▶ **Instruction**
What is needed is a word-for-word copy of every record below, minus the pictures.

Input material section start

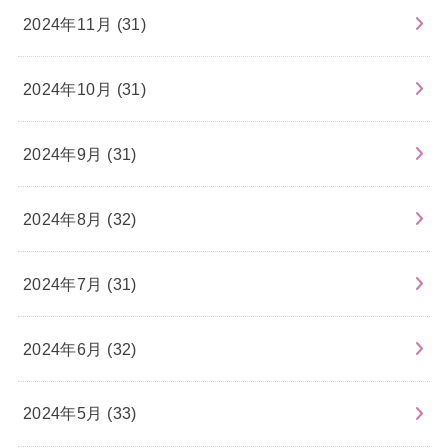
2024年11月 (31)
2024年10月 (31)
2024年9月 (31)
2024年8月 (32)
2024年7月 (31)
2024年6月 (32)
2024年5月 (33)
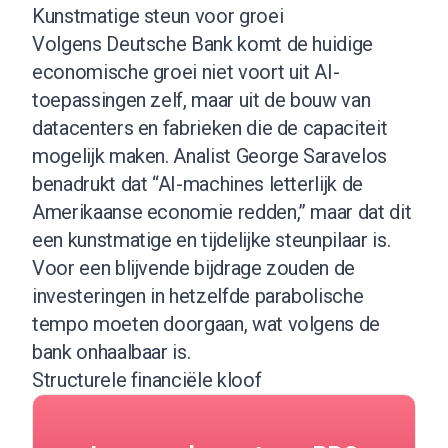
Kunstmatige steun voor groei
Volgens Deutsche Bank komt de huidige
economische groei niet voort uit AI-
toepassingen zelf, maar uit de bouw van
datacenters en fabrieken die de capaciteit
mogelijk maken. Analist George Saravelos
benadrukt dat “AI-machines letterlijk de
Amerikaanse economie redden,” maar dat dit
een kunstmatige en tijdelijke steunpilaar is.
Voor een blijvende bijdrage zouden de
investeringen in hetzelfde parabolische
tempo moeten doorgaan, wat volgens de
bank onhaalbaar is.
Structurele financiële kloof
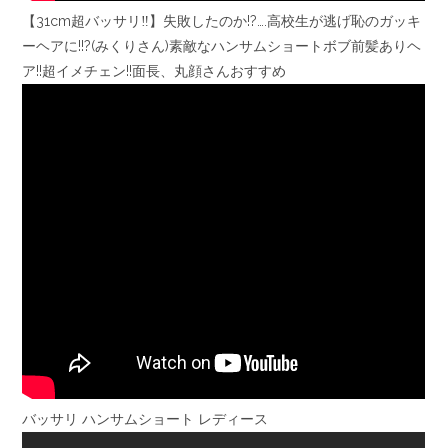
【31cm超バッサリ‼️】失敗したのか!?….高校生が逃げ恥のガッキ
ーヘアに!!?(みくりさん)素敵なハンサムショートボブ前髪ありヘ
ア!!超イメチェン!!面長、丸顔さんおすすめ
バッサリ ハンサムショート レディース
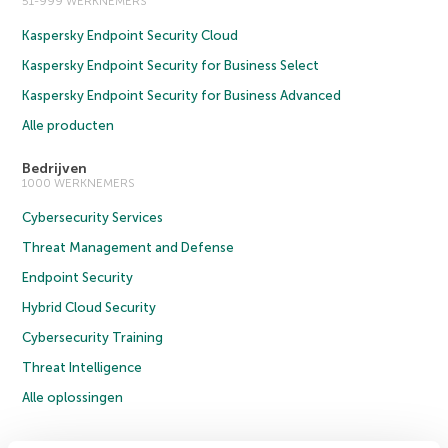
51-999 WERKNEMERS
Kaspersky Endpoint Security Cloud
Kaspersky Endpoint Security for Business Select
Kaspersky Endpoint Security for Business Advanced
Alle producten
Bedrijven
1000 WERKNEMERS
Cybersecurity Services
Threat Management and Defense
Endpoint Security
Hybrid Cloud Security
Cybersecurity Training
Threat Intelligence
Alle oplossingen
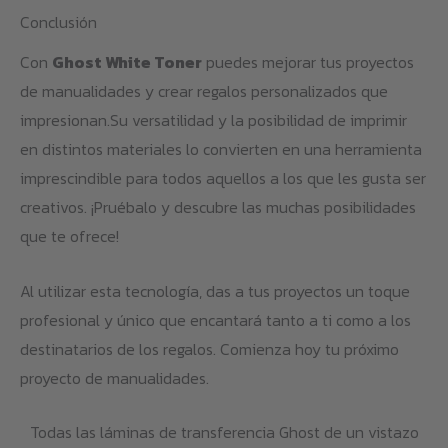
Conclusión
Con
Ghost White Toner
puedes mejorar tus proyectos
de manualidades y crear regalos personalizados que
impresionan.Su versatilidad y la posibilidad de imprimir
en distintos materiales lo convierten en una herramienta
imprescindible para todos aquellos a los que les gusta ser
creativos. ¡Pruébalo y descubre las muchas posibilidades
que te ofrece!
Al utilizar esta tecnología, das a tus proyectos un toque
profesional y único que encantará tanto a ti como a los
destinatarios de los regalos. Comienza hoy tu próximo
proyecto de manualidades.
Todas las láminas de transferencia Ghost de un vistazo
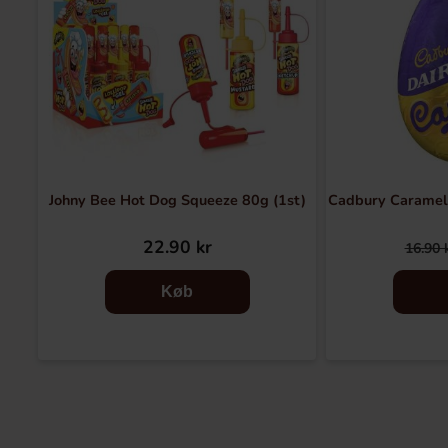
Johny Bee Hot Dog Squeeze 80g (1st)
Cadbury Caramel
22.90 kr
16.90 
Køb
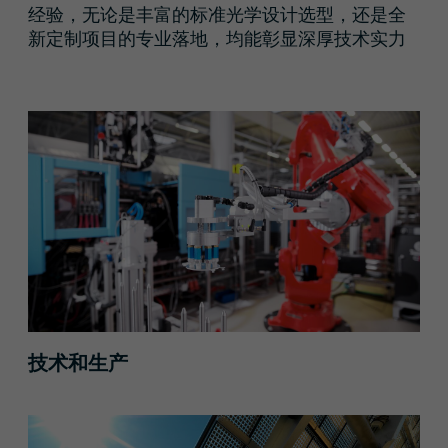
经验，无论是丰富的标准光学设计选型，还是全
新定制项目的专业落地，均能彰显深厚技术实力
技术与生产
技术和生产
市场与应用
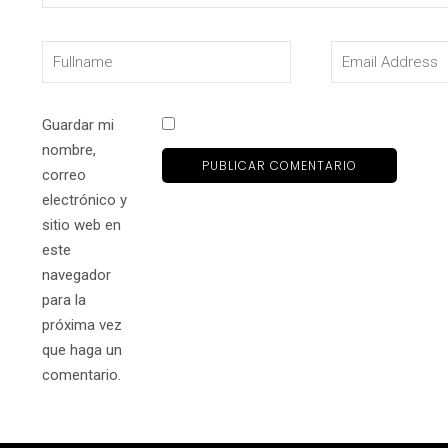
Guardar mi
nombre,
correo
electrónico y
sitio web en
este
navegador
para la
próxima vez
que haga un
comentario.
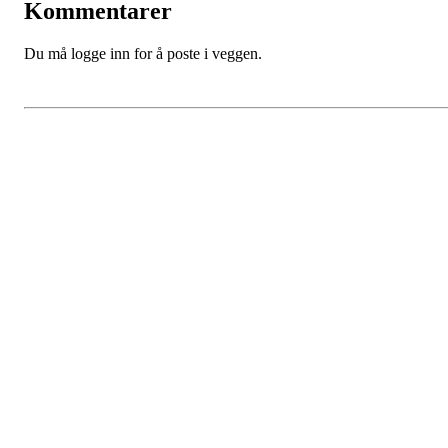
Kommentarer
Du må logge inn for å poste i veggen.
Hypofyse- og binyreforeningen
Fredriks vei 3, 1591 SPERREBOTN
Org. nr.:
975 687 848
+ 47 940 83 450
post@hybi.no
Bli medlem i foreningen!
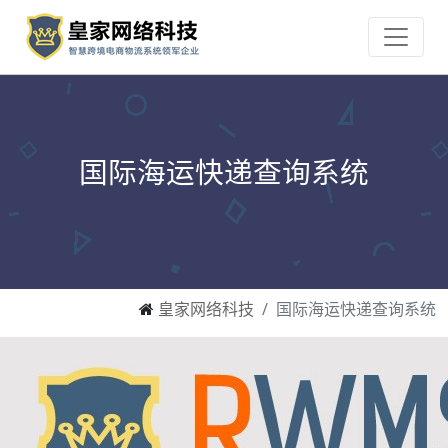
国际海运快递查询系统
皇家网络科技
国际海运快递查询系统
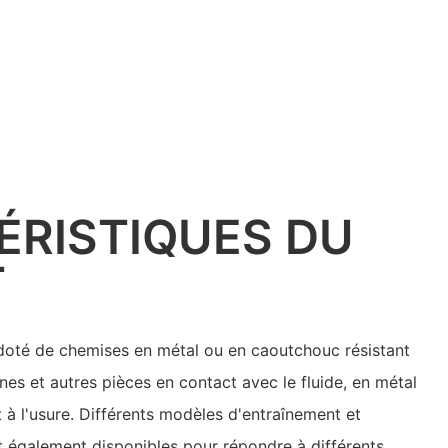
ÉRISTIQUES DU
T
doté de chemises en métal ou en caoutchouc résistant
bines et autres pièces en contact avec le fluide, en métal
 à l'usure. Différents modèles d'entraînement et
 également disponibles pour répondre à différents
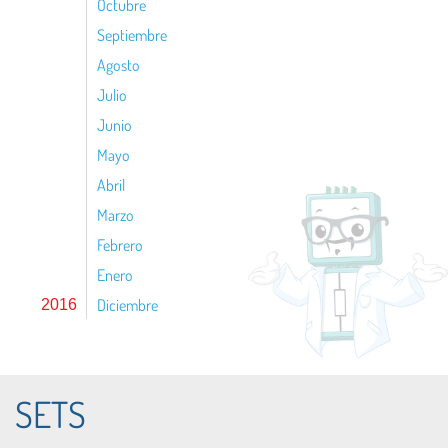
Octubre
Septiembre
Agosto
Julio
Junio
Mayo
Abril
Marzo
Febrero
Enero
Diciembre
2016
SETS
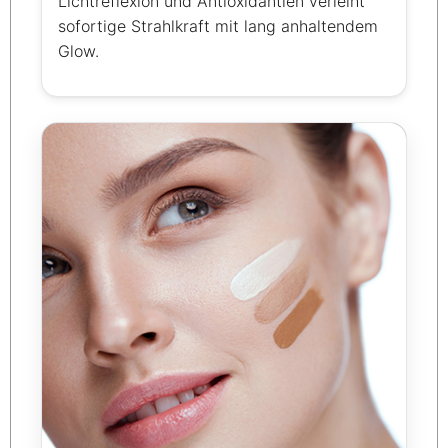
Lichtreflexion und Antioxidantien verleiht
sofortige Strahlkraft mit lang anhaltendem
Glow.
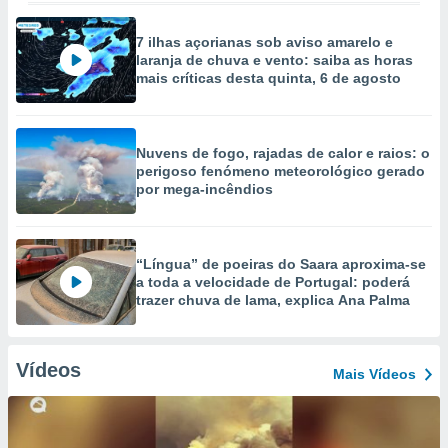
7 ilhas açorianas sob aviso amarelo e
laranja de chuva e vento: saiba as horas
mais críticas desta quinta, 6 de agosto
Nuvens de fogo, rajadas de calor e raios: o
perigoso fenómeno meteorológico gerado
por mega-incêndios
“Língua” de poeiras do Saara aproxima-se
a toda a velocidade de Portugal: poderá
trazer chuva de lama, explica Ana Palma
Vídeos
Mais Vídeos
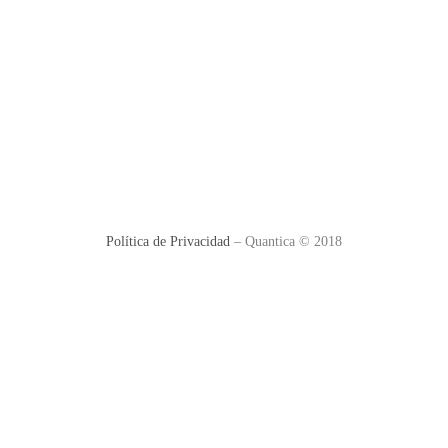
Política de Privacidad
– Quantica © 2018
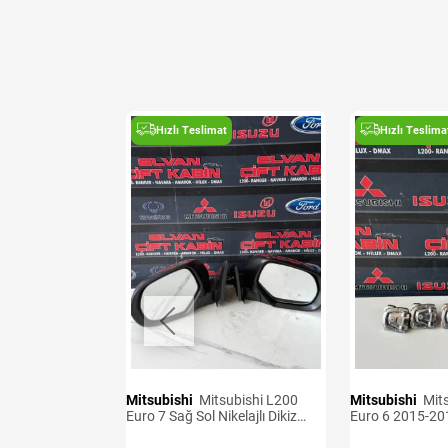
t
Hızlı Teslimat
Hızlı Teslima
Mitsubishi
Mitsubishi L200
Mitsubishi
Mitsubishi L200
ensörü
Euro 7 Sağ Sol Nikelajlı Dikiz
Euro 6 2015-20
Aynası
Kancaları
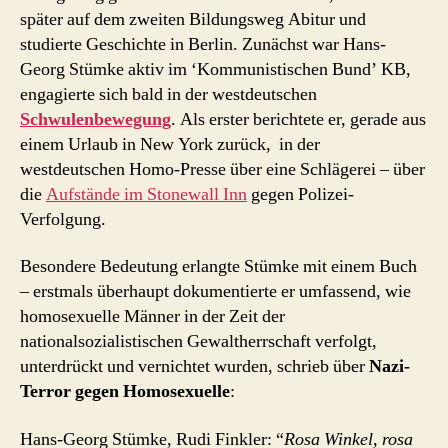
später auf dem zweiten Bildungsweg Abitur und
studierte Geschichte in Berlin. Zunächst war Hans-
Georg Stümke aktiv im ‘Kommunistischen Bund’ KB,
engagierte sich bald in der westdeutschen
Schwulenbewegung
. Als erster berichtete er, gerade aus
einem Urlaub in New York zurück, in der
westdeutschen Homo-Presse über eine Schlägerei – über
die
Aufstände im Stonewall Inn
gegen Polizei-
Verfolgung.
Besondere Bedeutung erlangte Stümke mit einem Buch
– erstmals überhaupt dokumentierte er umfassend, wie
homosexuelle Männer in der Zeit der
nationalsozialistischen Gewaltherrschaft verfolgt,
unterdrückt und vernichtet wurden, schrieb über
Nazi-
Terror gegen Homosexuelle
:
Hans-Georg Stümke, Rudi Finkler: “
Rosa Winkel, rosa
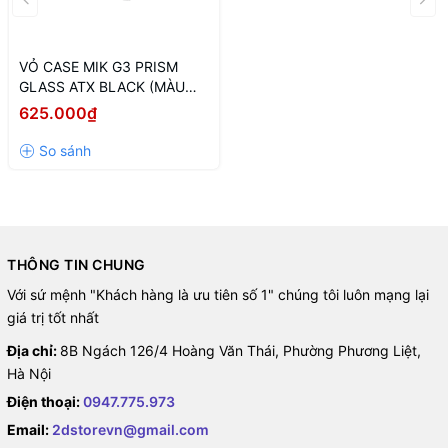
VỎ CASE MIK G3 PRISM
GLASS ATX BLACK (MÀU
ĐEN/ ATX)
625.000₫
THÔNG TIN CHUNG
Với sứ mệnh "Khách hàng là ưu tiên số 1" chúng tôi luôn mạng lại
giá trị tốt nhất
Địa chỉ:
8B Ngách 126/4 Hoàng Văn Thái, Phường Phương Liệt,
Hà Nội
Điện thoại:
0947.775.973
Email:
2dstorevn@gmail.com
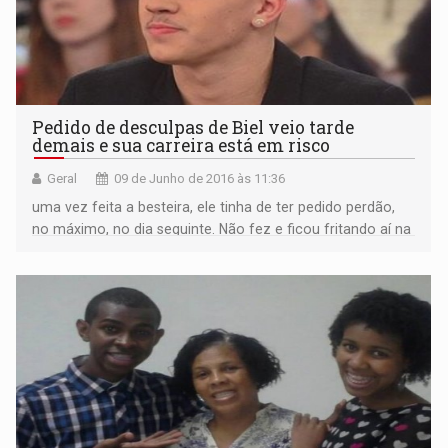
Pedido de desculpas de Biel veio tarde
demais e sua carreira está em risco
Geral
09 de Junho de 2016 às 11:36
uma vez feita a besteira, ele tinha de ter pedido perdão,
no máximo, no dia seguinte. Não fez e ficou fritando aí na
mídia durante uma semana.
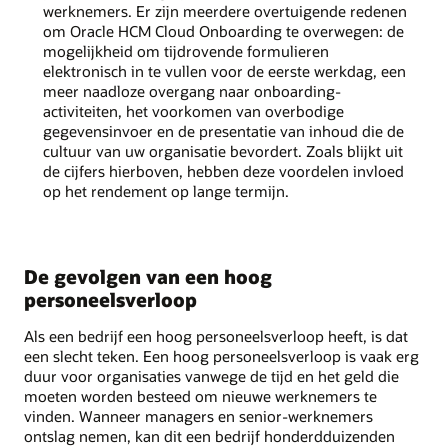
werknemers. Er zijn meerdere overtuigende redenen
om Oracle HCM Cloud Onboarding te overwegen: de
mogelijkheid om tijdrovende formulieren
elektronisch in te vullen voor de eerste werkdag, een
meer naadloze overgang naar onboarding-
activiteiten, het voorkomen van overbodige
gegevensinvoer en de presentatie van inhoud die de
cultuur van uw organisatie bevordert. Zoals blijkt uit
de cijfers hierboven, hebben deze voordelen invloed
op het rendement op lange termijn.
De gevolgen van een hoog
personeelsverloop
Als een bedrijf een hoog personeelsverloop heeft, is dat
een slecht teken. Een hoog personeelsverloop is vaak erg
duur voor organisaties vanwege de tijd en het geld die
moeten worden besteed om nieuwe werknemers te
vinden. Wanneer managers en senior-werknemers
ontslag nemen, kan dit een bedrijf honderdduizenden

Input material section end

▶ **The completed task**
2024年11月 (31)
2024年10月 (31)
2024年9月 (31)
2024年8月 (32)
2024年7月 (31)
2024年6月 (32)
2024年5月 (33)
Kunstmatige steun voor groei
Volgens Deutsche Bank komt de huidige
economische groei niet voort uit AI-
toepassingen zelf, maar uit de bouw van
datacenters en fabrieken die de capaciteit
mogelijk maken. Analist George Saravelos
benadrukt dat “AI-machines letterlijk de
Amerikaanse economie redden,” maar dat dit
een kunstmatige en tijdelijke steunpilaar is.
Voor een blijvende bijdrage zouden de
investeringen in hetzelfde parabolische
tempo moeten doorgaan, wat volgens de
bank onhaalbaar is.
Structurele financiële kloof
【31cm超バッサリ‼️】失敗したのか!?….高校生が逃げ恥のガッキ
ーヘアに!!?(みくりさん)素敵なハンサムショートボブ前髪ありヘ
ア!!超イメチェン!!面長、丸顔さんおすすめ
バッサリ ハンサムショート レディース
51-999 WERKNEMERS
Kaspersky Endpoint Security Cloud
Kaspersky Endpoint Security for Business Select
Kaspersky Endpoint Security for Business Advanced
Alle producten
Bedrijven
1000 WERKNEMERS
Cybersecurity Services
Threat Management and Defense
Endpoint Security
Hybrid Cloud Security
Cybersecurity Training
Threat Intelligence
Alle oplossingen
Conclusión
Con
Ghost White Toner
puedes mejorar tus proyectos
de manualidades y crear regalos personalizados que
impresionan.Su versatilidad y la posibilidad de imprimir
en distintos materiales lo convierten en una herramienta
imprescindible para todos aquellos a los que les gusta ser
creativos. ¡Pruébalo y descubre las muchas posibilidades
que te ofrece!
Al utilizar esta tecnología, das a tus proyectos un toque
profesional y único que encantará tanto a ti como a los
destinatarios de los regalos. Comienza hoy tu próximo
proyecto de manualidades.
Todas las láminas de transferencia Ghost de un vistazo
Johny Bee Hot Dog Squeeze 80g (1st)
Cadbury Caramel
22.90 kr
16.90 
Køb
经验，无论是丰富的标准光学设计选型，还是全
新定制项目的专业落地，均能彰显深厚技术实力
技术与生产
技术和生产
市场与应用
Guardar mi
nombre,
correo
electrónico y
sitio web en
este
navegador
para la
próxima vez
que haga un
comentario.
Kommentarer
Du må logge inn for å poste i veggen.
Hypofyse- og binyreforeningen
Fredriks vei 3, 1591 SPERREBOTN
Org. nr.:
975 687 848
+ 47 940 83 450
post@hybi.no
Bli medlem i foreningen!
国际海运快递查询系统
皇家网络科技
国际海运快递查询系统
ÉRISTIQUES DU
T
doté de chemises en métal ou en caoutchouc résistant
bines et autres pièces en contact avec le fluide, en métal
 à l'usure. Différents modèles d'entraînement et
 également disponibles pour répondre à différents
Octubre
Septiembre
Agosto
Julio
Junio
Mayo
Abril
Marzo
Febrero
Enero
Diciembre
2016
SETS
Lichtreflexion und Antioxidantien verleiht
sofortige Strahlkraft mit lang anhaltendem
Glow.
7 ilhas açorianas sob aviso amarelo e
laranja de chuva e vento: saiba as horas
mais críticas desta quinta, 6 de agosto
Nuvens de fogo, rajadas de calor e raios: o
perigoso fenómeno meteorológico gerado
por mega-incêndios
“Língua” de poeiras do Saara aproxima-se
a toda a velocidade de Portugal: poderá
trazer chuva de lama, explica Ana Palma
Vídeos
Mais Vídeos
Política de Privacidad
– Quantica © 2018
t
Hızlı Teslimat
Hızlı Teslima
Mitsubishi
Mitsubishi L200
Mitsubishi
Mitsubishi L200
ensörü
Euro 7 Sağ Sol Nikelajlı Dikiz
Euro 6 2015-20
Aynası
Kancaları
später auf dem zweiten Bildungsweg Abitur und
studierte Geschichte in Berlin. Zunächst war Hans-
Georg Stümke aktiv im ‘Kommunistischen Bund’ KB,
engagierte sich bald in der westdeutschen
Schwulenbewegung
. Als erster berichtete er, gerade aus
einem Urlaub in New York zurück, in der
westdeutschen Homo-Presse über eine Schlägerei – über
die
Aufstände im Stonewall Inn
gegen Polizei-
Verfolgung.
Besondere Bedeutung erlangte Stümke mit einem Buch
– erstmals überhaupt dokumentierte er umfassend, wie
homosexuelle Männer in der Zeit der
nationalsozialistischen Gewaltherrschaft verfolgt,
unterdrückt und vernichtet wurden, schrieb über
Nazi-
Terror gegen Homosexuelle
:
Hans-Georg Stümke, Rudi Finkler: “
Rosa Winkel, rosa
VỎ CASE MIK G3 PRISM
GLASS ATX BLACK (MÀU
ĐEN/ ATX)
625.000₫
THÔNG TIN CHUNG
Với sứ mệnh "Khách hàng là ưu tiên số 1" chúng tôi luôn mạng lại
giá trị tốt nhất
Địa chỉ:
8B Ngách 126/4 Hoàng Văn Thái, Phường Phương Liệt,
Hà Nội
Điện thoại:
0947.775.973
Email:
2dstorevn@gmail.com
Pedido de desculpas de Biel veio tarde
demais e sua carreira está em risco
Geral
09 de Junho de 2016 às 11:36
uma vez feita a besteira, ele tinha de ter pedido perdão,
no máximo, no dia seguinte. Não fez e ficou fritando aí na
mídia durante uma semana.
werknemers. Er zijn meerdere overtuigende redenen
om Oracle HCM Cloud Onboarding te overwegen: de
mogelijkheid om tijdrovende formulieren
elektronisch in te vullen voor de eerste werkdag, een
meer naadloze overgang naar onboarding-
activiteiten, het voorkomen van overbodige
gegevensinvoer en de presentatie van inhoud die de
cultuur van uw organisatie bevordert. Zoals blijkt uit
de cijfers hierboven, hebben deze voordelen invloed
op het rendement op lange termijn.
De gevolgen van een hoog
personeelsverloop
Als een bedrijf een hoog personeelsverloop heeft, is dat
een slecht teken. Een hoog personeelsverloop is vaak erg
duur voor organisaties vanwege de tijd en het geld die
moeten worden besteed om nieuwe werknemers te
vinden. Wanneer managers en senior-werknemers
ontslag nemen, kan dit een bedrijf honderdduizenden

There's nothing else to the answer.